How with the crowdfunding platforms industry evolve? More concentration, less fragmentation? Which complementarities for reward-based and equity-based CRP?
As I explained it before, there are strong reinforcement mechanisms at work on crowdfunding platforms: more funders attract more fundraisers, who in turn attract more funders, and so on so forth. Even if the competition among funders exerts a force in the opposite direction, I believe that this is of second order, at least nowadays as crowdfunding as a whole is still growing (things may change when the crowdfunding market will reach its maturity). Add to this, economies of scale and a learning curve; that is, platforms get better at what they do as they grow.
Put together, these forces induce a snowball effect: the big gets bigger and the small smaller, which should push the crowdfunding platform industry towards more concentration and less fragmentation. This being said, I don’t believe that the crowdfunding market will be dominated by one or two global platforms (like Google for search, or Facebook for social networks). There is (and there will still be in the near future) a lot of room for differentiation across platforms. Differentiation indeed takes place along the following dimensions:
- the type of crowdfunding (reward, equity, donation, lending, …),
- geographical lines (because of different regulations, because funders prefer financing local entrepreneurs, …),
- sectors (artistic projects, real estate, you name it).
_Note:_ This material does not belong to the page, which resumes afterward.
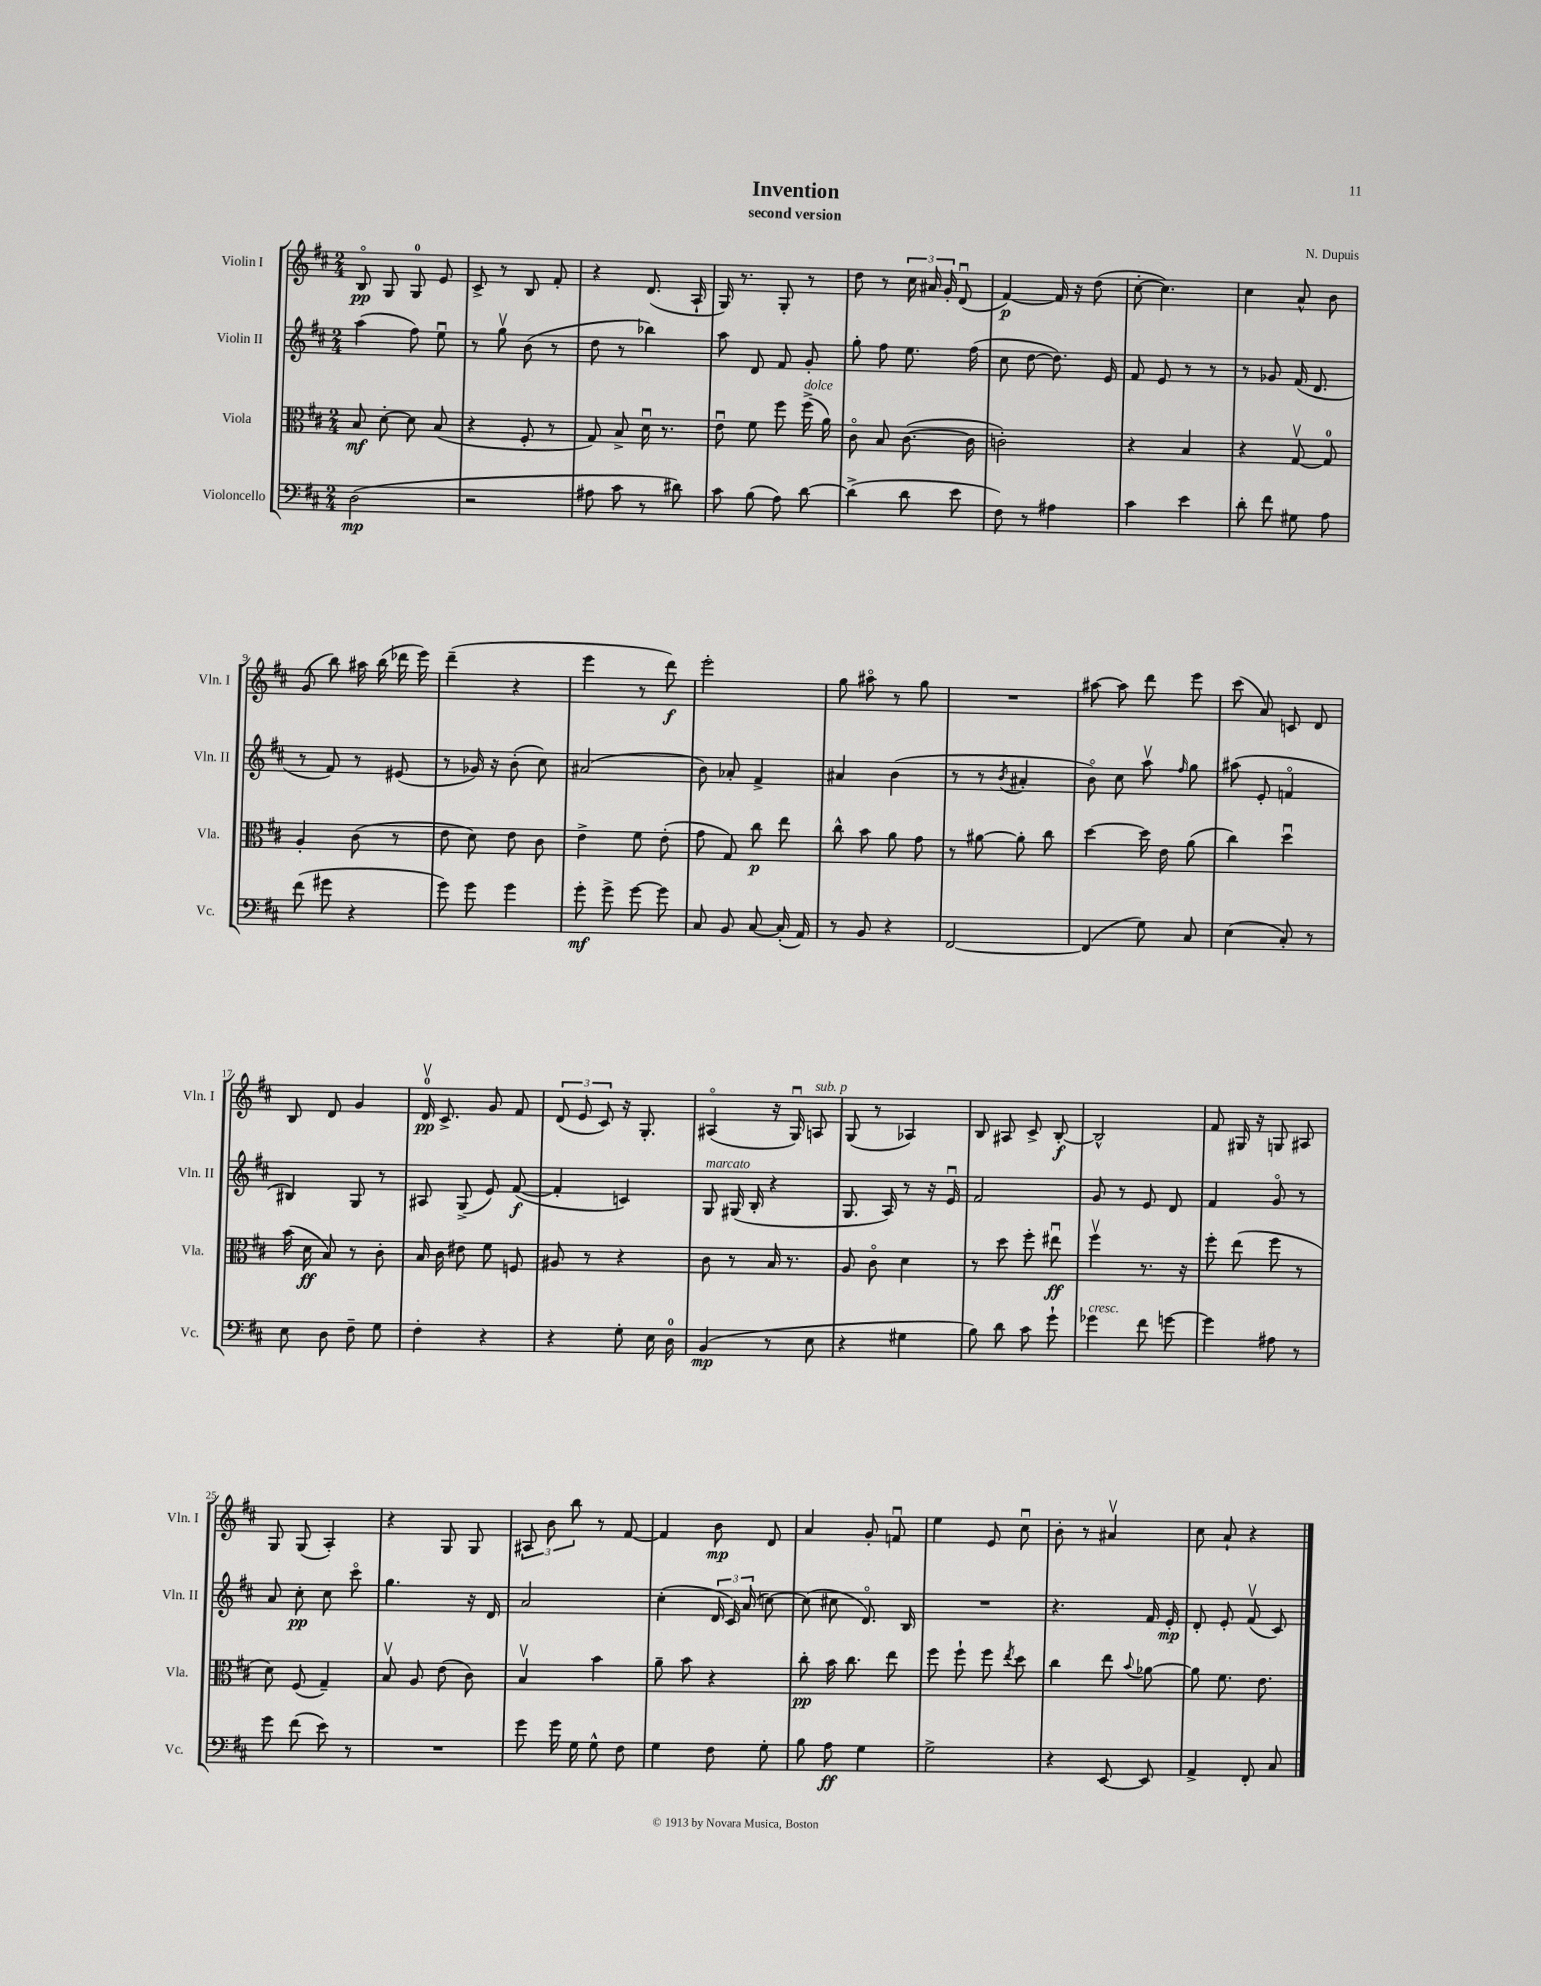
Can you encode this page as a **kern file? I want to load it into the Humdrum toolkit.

As far as complementarities are concerned, I don’t think there is much to be found among different types of crowdfunding platforms. My understanding is that reward-based and equity-based crowdfunding are two worlds apart (these platforms don’t attract the same profile of fundraisers, let alone the same profile of funders). However, complementarities exist – and are increasingly exploited – among crowdfunding platforms and other forms of financing. I mean banks primarily, but also venture capitalists or business angels.